The Restricted Stock Awards are filed as Exhibits 10.1 (Kaplan Restricted Stock Award), 10.2 (Franklin Restricted Stock Award) and 10.3 (Grossman Restricted Stock Award), respectively, to this Current Report on Form 8-K, and are incorporated herein by reference.
|Item 7.01.||Regulation FD Disclosure.|
Beginning on April 2, 2019, management of the Company will deliver the investor presentation attached hereto as Exhibit 99.1 and incorporated herein by reference.
The information included in Item 7.01 of this Current Report on Form 8-K, including Exhibit 99.1, shall not be deemed to be “filed” for purposes of Section 18 of the Securities Exchange Act of 1934, as amended (the “Exchange Act”), or otherwise subject to the liabilities of that section, nor shall such information be deemed incorporated by reference in any filing under the Securities Act or the Exchange Act, except as shall be expressly set forth by specific reference in such a filing. The information set forth under this Item 7.01 shall not be deemed an admission as to the materiality of any information in this Current Report on Form 8-K.
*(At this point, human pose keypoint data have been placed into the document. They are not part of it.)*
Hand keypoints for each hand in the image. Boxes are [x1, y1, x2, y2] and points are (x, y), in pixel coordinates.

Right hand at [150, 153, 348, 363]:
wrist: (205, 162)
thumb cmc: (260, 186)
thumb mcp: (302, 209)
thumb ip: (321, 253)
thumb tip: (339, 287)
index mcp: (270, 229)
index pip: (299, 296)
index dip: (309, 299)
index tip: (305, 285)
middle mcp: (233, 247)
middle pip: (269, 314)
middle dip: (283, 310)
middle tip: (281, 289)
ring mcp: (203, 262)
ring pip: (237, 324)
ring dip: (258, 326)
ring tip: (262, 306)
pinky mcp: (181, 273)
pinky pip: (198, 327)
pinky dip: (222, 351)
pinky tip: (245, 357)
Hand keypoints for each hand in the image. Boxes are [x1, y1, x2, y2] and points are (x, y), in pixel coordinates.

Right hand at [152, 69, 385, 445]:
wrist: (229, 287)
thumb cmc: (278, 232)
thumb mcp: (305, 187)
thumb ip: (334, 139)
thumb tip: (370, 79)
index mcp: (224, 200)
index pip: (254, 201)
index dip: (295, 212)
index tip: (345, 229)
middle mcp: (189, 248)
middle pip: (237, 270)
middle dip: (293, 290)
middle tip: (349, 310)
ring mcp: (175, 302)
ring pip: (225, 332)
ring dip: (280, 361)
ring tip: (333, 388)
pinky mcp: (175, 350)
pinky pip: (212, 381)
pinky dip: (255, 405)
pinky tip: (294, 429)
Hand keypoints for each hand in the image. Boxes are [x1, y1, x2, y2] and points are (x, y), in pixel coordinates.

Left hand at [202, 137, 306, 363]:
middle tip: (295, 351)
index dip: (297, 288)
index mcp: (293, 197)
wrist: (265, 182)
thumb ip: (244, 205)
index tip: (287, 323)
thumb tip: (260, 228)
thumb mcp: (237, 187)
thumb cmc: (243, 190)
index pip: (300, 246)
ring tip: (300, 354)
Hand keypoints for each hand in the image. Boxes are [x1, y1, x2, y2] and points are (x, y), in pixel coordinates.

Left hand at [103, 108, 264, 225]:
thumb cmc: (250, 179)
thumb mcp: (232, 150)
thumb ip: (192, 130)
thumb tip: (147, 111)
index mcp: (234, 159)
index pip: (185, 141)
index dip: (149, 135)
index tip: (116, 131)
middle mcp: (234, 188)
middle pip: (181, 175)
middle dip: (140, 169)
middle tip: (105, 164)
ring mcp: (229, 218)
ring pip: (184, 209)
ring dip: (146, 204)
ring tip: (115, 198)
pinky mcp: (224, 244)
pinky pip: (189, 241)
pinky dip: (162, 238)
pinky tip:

Item 9.01 Financial Statements and Exhibits.
|10.1||Restricted Stock Award Agreement dated March 27, 2019 between the registrant and Jed Kaplan.|
|10.2||Restricted Stock Award Agreement dated March 27, 2019 between the registrant and Roman Franklin.|
|10.3||Restricted Stock Award Agreement dated March 27, 2019 between the registrant and Steve Grossman.|
|99.1||Investor presentation to be delivered by management.|
Pursuant to the requirements of the Securities Exchange Act of 1934, the registrant has duly caused this report to be signed on its behalf by the undersigned hereunto duly authorized.